Another story. Paulina, at the stove to fry a slice of bread soaked in beaten egg for her little sister, could barely restrain herself from whacking her father over the head with a skillet. Not that she would ever do it, of course. Violence was not part of her nature. But the consideration of such an insubordinate act offered an outlet for her scorn.
Just then more footsteps could be heard, and Jessica entered the room, followed by her mother.
“Papa!” the girl squealed, and made a dash for his lap.
“Ah, easy there, Jess, darlin’,” he laughed. “Here, you got a big hug for your old man?”
“Michael, what on earth happened to you?” Mary exclaimed with concern as she glided across the room to lay one hand on his shoulder. “You look terrible!”
Paulina couldn’t help feeling both bitterness and contempt for this touching scene. To be repeated, ad infinitum, no doubt. Everyone was gathered around the table, talking at once, while she stood in the background, cooking and plating like some unwanted servant girl.
She was too logical a person, too mature, to fall back onto the excuse that life was unfair.
When wasn’t life unfair?
“All right, children, eat fast.” Leave it to her to be the wet blanket thrown over this sweet reunion. “The clock is ticking away.
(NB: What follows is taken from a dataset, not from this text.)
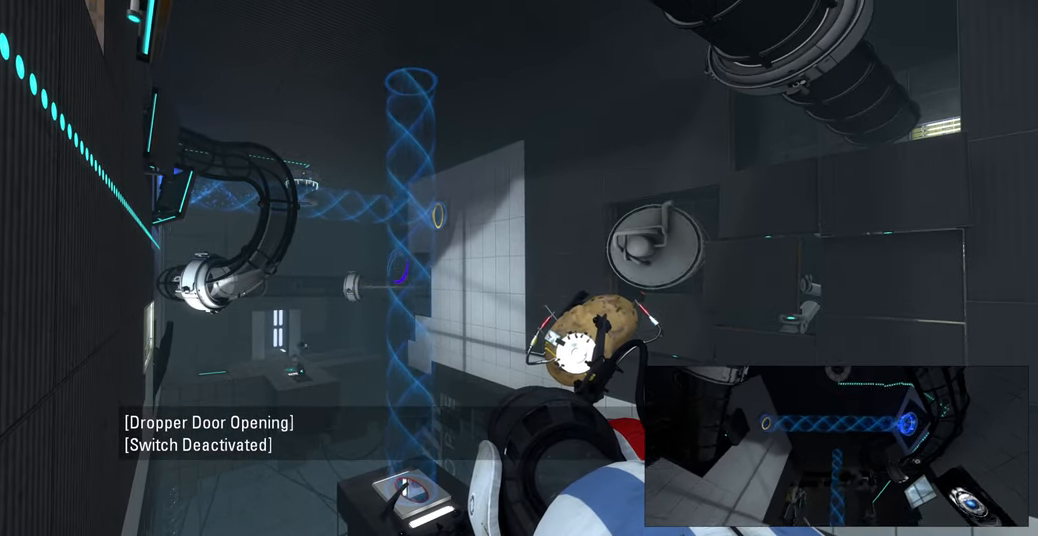
{"keys": [], "mouse": [], "events": []}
I’ll walk you to school, and then I need to get to work.”
A chorus of groans greeted this announcement. They’d much rather stay and divide up the fatted calf while listening to their prodigal father’s (made-up) adventures.
As for her hopeful comment about Michael returning home with money in his pocket, well, that was conveniently ignored as well, and any response tossed to the four winds. Naturally.
Attending college, per his parents’ dictates and his own wishes, was turning out to be not all that he had hoped. Or even expected.
Oh, courses at the University of Chicago certainly offered a wide range of subject matter from which to choose, and provided a well-educated faculty to address the needs of the two to five hundred students enrolled each year. Established in 1856, on a ten-acre tract donated by Senator Stephen A. Douglas, the school soon ran into financial difficulties, due partly to problems with fundraising, the financial panic of 1857, and over-expansion far beyond its means.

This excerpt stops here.